The present invention has been made to solve the problems as above, and object of the present invention is to provide a driving method for an LCD device comprising a large size, high resolution color LCD panel, in which the display quality can be improved.
One aspect of the present invention is directed to method for driving an LCD device comprising steps of:
applying one of upper image signal outputted from an upper liquid crystal drive circuit and lower image signal outputted from a lower liquid crystal drive circuit to a plurality of pixels of a selected line by scanning signal outputted from a scanning signal circuit out of the plurality of pixels disposed in matrix to display a predetermined image;
wherein there exist in mixture a case where the polarities of the upper image signal and the lower image signal are inverted every one vertical period and a case where the same polarity is maintained.

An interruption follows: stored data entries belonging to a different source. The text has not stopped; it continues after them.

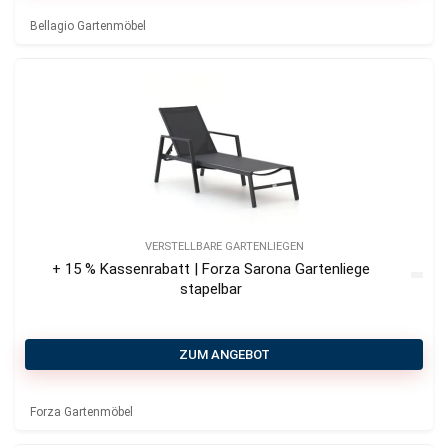
Bellagio Gartenmöbel
VERSTELLBARE GARTENLIEGEN
+ 15 % Kassenrabatt | Forza Sarona Gartenliege
stapelbar
ZUM ANGEBOT
Forza Gartenmöbel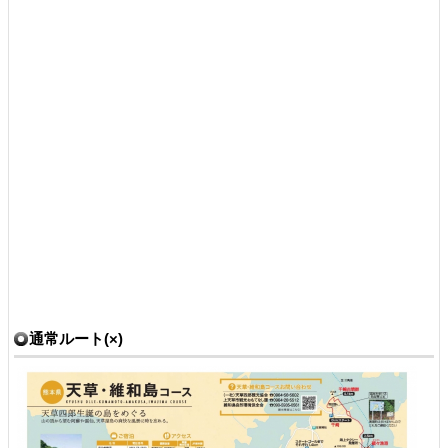
通常ルート(×)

Another aspect of the present invention is directed to method for driving an LCD device comprising steps of:
applying one of upper image signal outputted from an upper liquid crystal drive circuit and lower image signal outputted from a lower liquid crystal drive circuit to a plurality of pixels of selected line by scanning signal outputted from a scanning signal circuit out of a plurality of pixels disposed in matrix to display a predetermined image;
wherein, in selecting a first line in each frame, polarities of the upper image signal and the lower image signal are changed every two frames, and the timing for changing the polarity of the upper image signal is displaced at the rate of one frame to the timing for changing the polarity of the lower image signal.
Another aspect of the present invention is directed to a driving circuit for LCD device comprising at least an upper liquid crystal drive circuit, a lower liquid crystal drive circuit, a scanning signal circuit, a timing control circuit and a vertical synchronization signal converting circuit, said vertical synchronization signal converting circuit being a drive circuit of LCD for outputting a switching timing signal for a first polarity inversion signal and a switching timing signal for a second polarity inversion signal, wherein said switching timing signal for a first polarity inversion signal and said switching timing signal for a second polarity inversion signal are outputted by said vertical synchronization signal converting circuit such that in n frame polarity of a first polarity inversion signal inputted to said upper liquid crystal drive circuit is made inverted to polarity of a second polarity inversion signal inputted to said lower liquid crystal drive circuit; and in n+1 frame said polarity of a first polarity inversion signal inputted to said upper liquid crystal drive circuit is made inverted to said polarity of a second polarity inversion signal inputted to said lower liquid crystal drive circuit.